To determine the energy and n(i) for the spectral line at 121.6 nm (orange), we can use the Rydberg formula and the conversion factors provided.
The Rydberg formula for the spectral lines of hydrogen is given by:
1/λ = R(H) * (1/n(i)^2 - 1/n(f)^2)
where:
- λ is the wavelength of the spectral line
- R(H) is the Rydberg constant for hydrogen (2.18x10^-18 J)
- n(i) is the initial energy level (or initial quantum number)
- n(f) is the final energy level (or final quantum number)
In this case, we have the wavelength (λ) of 121.6 nm for the orange spectral line.
First, we need to convert the wavelength from nanometers (nm) to meters (m). We can use the conversion factor provided: 1x10^9 nm = 1 m.
121.6 nm = 121.6 x (1x10^-9 m/1 nm) = 121.6 x 10^-9 m
Now, we can substitute the values into the Rydberg formula:
1/(121.6 x 10^-9 m) = 2.18x10^-18 J * (1/n(i)^2 - 1/n(f)^2)

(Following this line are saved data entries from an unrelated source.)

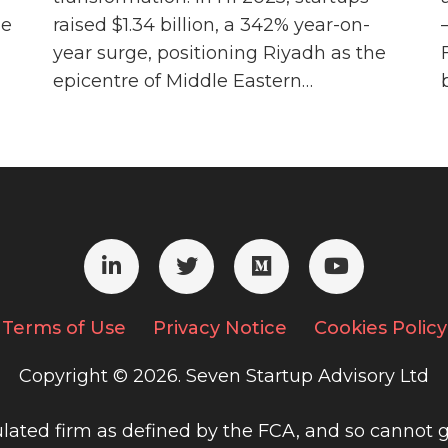
he
raised $1.34 billion, a 342% year-on-
year surge, positioning Riyadh as the
epicentre of Middle Eastern…
Terms of Use
Privacy Notice
Cookies Policy
Copyright © 2026. Seven Startup Advisory Ltd
gulated firm as defined by the FCA, and so cannot g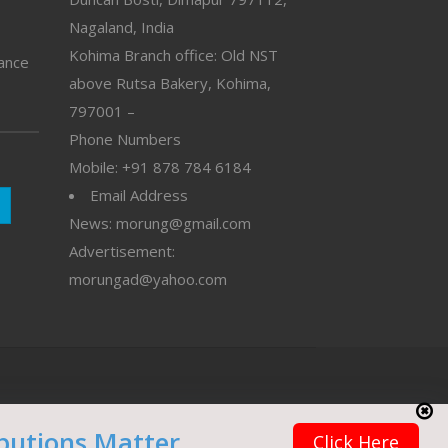
Nagaland, India
Kohima Branch office: Old NST
vance
above Rutsa Bakery, Kohima,
797001 –
Phone Numbers
Mobile: +91 878 784 6184
Email Address
News: morung@gmail.com
Advertisement:
morungad@yahoo.com
butions Matter
Click Here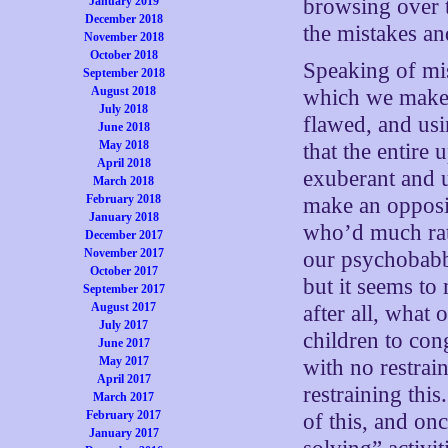
January 2019
browsing over t
December 2018
the mistakes an
November 2018
October 2018
Speaking of mis
September 2018
August 2018
which we make t
July 2018
flawed, and usi
June 2018
May 2018
that the entire 
April 2018
exuberant and 
March 2018
February 2018
make an opposit
January 2018
who’d much rath
December 2017
November 2017
our psychobabbl
October 2017
but it seems to
September 2017
August 2017
after all, what 
July 2017
children to con
June 2017
May 2017
with no restrai
April 2017
restraining thi
March 2017
February 2017
of this, and on
January 2017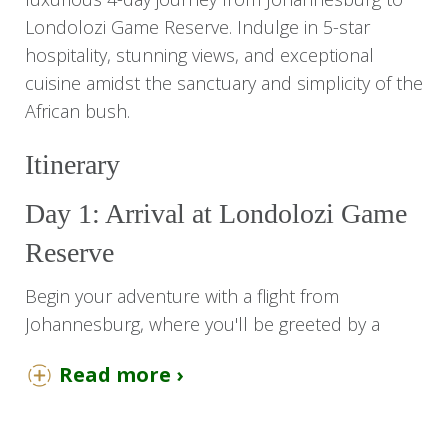
Londolozi Game Reserve. Indulge in 5-star
hospitality, stunning views, and exceptional
cuisine amidst the sanctuary and simplicity of the
African bush.
Itinerary
Day 1: Arrival at Londolozi Game
Reserve
Begin your adventure with a flight from
Johannesburg, where you'll be greeted by a
representative to board a direct flight to the
Read more ›
Londolozi airstrip. Upon arrival, you'll be
escorted to Tree Camp for a 3-night stay in a
luxurious suite.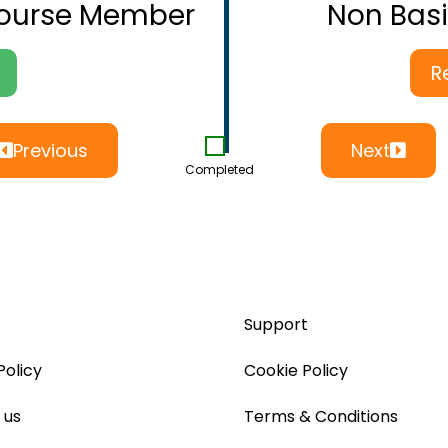
Course Member
Non Bas
R
Previous
Next
Completed
Support
Policy
Cookie Policy
 us
Terms & Conditions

To solve for n(i), we rearrange the equation:
1/n(i)^2 = 1/(2.18x10^-18 J * (1/n(f)^2) + 1/(121.6 x 10^-9 m))
Now, plug in the values:
1/n(i)^2 = 1/(2.18x10^-18 J * (1/1^2) + 1/(121.6 x 10^-9 m))
Simplifying:
1/n(i)^2 = 1/(2.18x10^-18 J + 1/(121.6 x 10^-9 m))
Now, calculate the sum in the denominator:
1/n(i)^2 = 1/(2.18x10^-18 J + 1/(121.6 x 10^-9 m))
= 1/(2.18x10^-18 J + 1/(121.6 x 10^-9 m))
≈ 1/(2.18x10^-18 J) (Neglecting the small term 1/(121.6 x 10^-9 m))
Finally, solve for n(i):
1/n(i)^2 ≈ 1/(2.18x10^-18 J)
Taking the reciprocal:
n(i)^2 ≈ 2.18x10^-18 J
Solving for n(i):
n(i) ≈ √(2.18x10^-18 J)
Using a calculator, evaluate the square root:
n(i) ≈ 1
Therefore, the energy of the spectral line at 121.6 nm is approximately 2.18x10^-18 J, and the initial energy level (n(i)) is approximately 1.